Should I be concerned about sharing work stations? 

Not as much in terms of catching COVID-19, which is primarily transmitted through the air. But keeping surfaces such as computer stations or phones sanitized will help to limit transmission of other illnesses like the common cold or the flu. 

A work station with a computer monitor, keyboard, phone and TV.
Sharing a workstation will not necessarily increase an individual’s risk of getting COVID, but failing to disinfect could increase the risk of colds or flu. (Jean-Claude Taliana/CBC )

What recourse do I have if I get sick because I had to go in to work? 

Not much, according to Macklon. 

“Very generally, can I sue my company because I got COVID at work?

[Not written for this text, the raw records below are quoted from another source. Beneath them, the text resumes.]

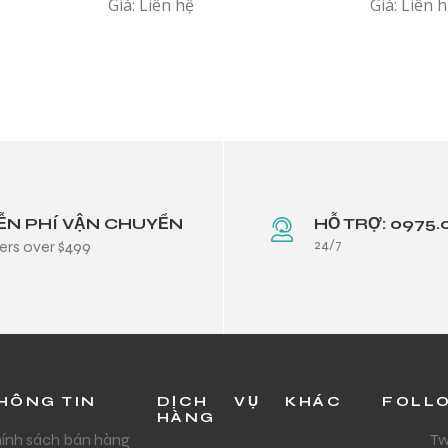
Giá: Liên hệ
Giá: Liên 
ỄN PHÍ VẬN CHUYỂN
HỖ TRỢ: 0975.
24/7
ers over $499
HÔNG TIN
DỊCH VỤ KHÁC
FOLL
HÀNG
ính sách bán hàng
Tw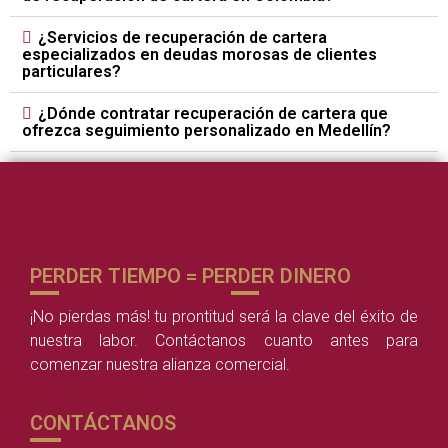
¿Servicios de recuperación de cartera
especializados en deudas morosas de clientes
particulares?
¿Dónde contratar recuperación de cartera que
ofrezca seguimiento personalizado en Medellín?
PERDER TIEMPO = PERDER DINERO
¡No pierdas más! tu prontitud será la clave del éxito de
nuestra labor. Contáctanos cuanto antes para
comenzar nuestra alianza comercial.
CONTÁCTANOS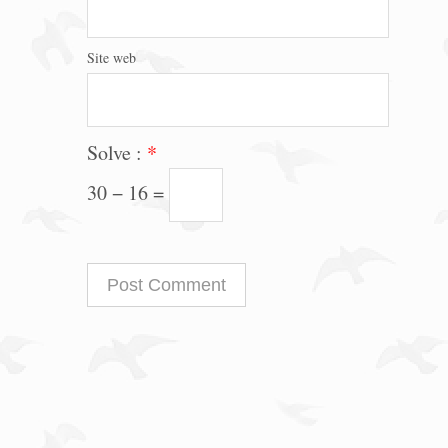
Site web
Solve :
*
30 − 16 =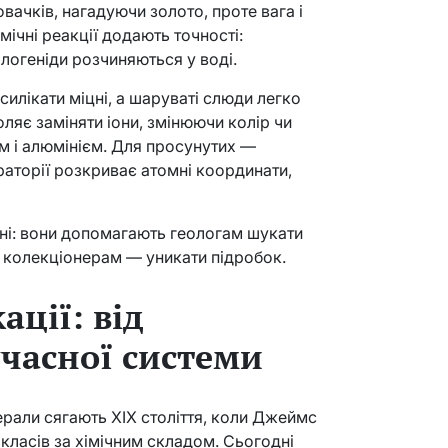
вачків, нагадуючи золото, проте вага і
мічні реакції додають точності:
логеніди розчиняються у воді.
силікати міцні, а шаруваті слюди легко
яє заміняти іони, змінюючи колір чи
ом і алюмінієм. Для просунутих —
раторії розкриває атомні координати,
дані: вони допомагають геологам шукати
а колекціонерам — уникати підробок.
ації: від
учасної системи
рали сягають XIX століття, коли Джеймс
ь класів за хімічним складом. Сьогодні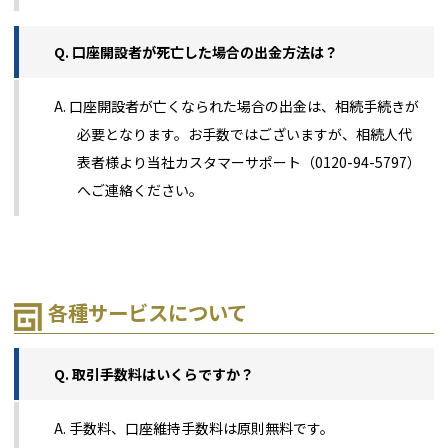
Q. 口座開設者が死亡した場合の出金方法は？
A. 口座開設者が亡くなられた場合の出金は、相続手続きが
必要となります。お手数ではございますが、相続人代
表者様より当社カスタマーサポート（0120-94-5797）
へご連絡ください。
各種サービスについて
Q. 取引手数料はいくらですか？
A. 手数料、口座維持手数料は原則無料です。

We’re going to go with likely no,” he said. “We have not seen any recent cases where an employer has been held liable for an employee getting sick at work.”

WATCH | Getting sick from going to work: 

Growing concern for COVID-related workplace deaths, injuries

As more companies call workers back on-site, there are concerns it could lead to a rise in workplace deaths and injuries related to COVID-19. Advocates want to ensure employers to take adequate measures to reduce exposure risks in the workplace.

Vinh says employers should want to keep their workers healthy. 

“If their work force becomes sick and has to become absent from work, then that actually is less productive than even working from home,” he said. 

Are employers responsible for preventing harassment or bullying around masking?

Macklon says employers are governed by workplace safety legislation in each province, and must provide a safe space “free from bullying and harassment.” He says most large employers likely have policies that should be broad enough to include any harassment issues around masking.


The Angus Reid Institute surveyed 2,550 adults online March 1-4, 2022, who are members of Angus Reid Forum. A probability sample of this size would carry a margin of error of +/- 2 percentage points, 19 times out of 20. The survey was conducted in partnership with CBC.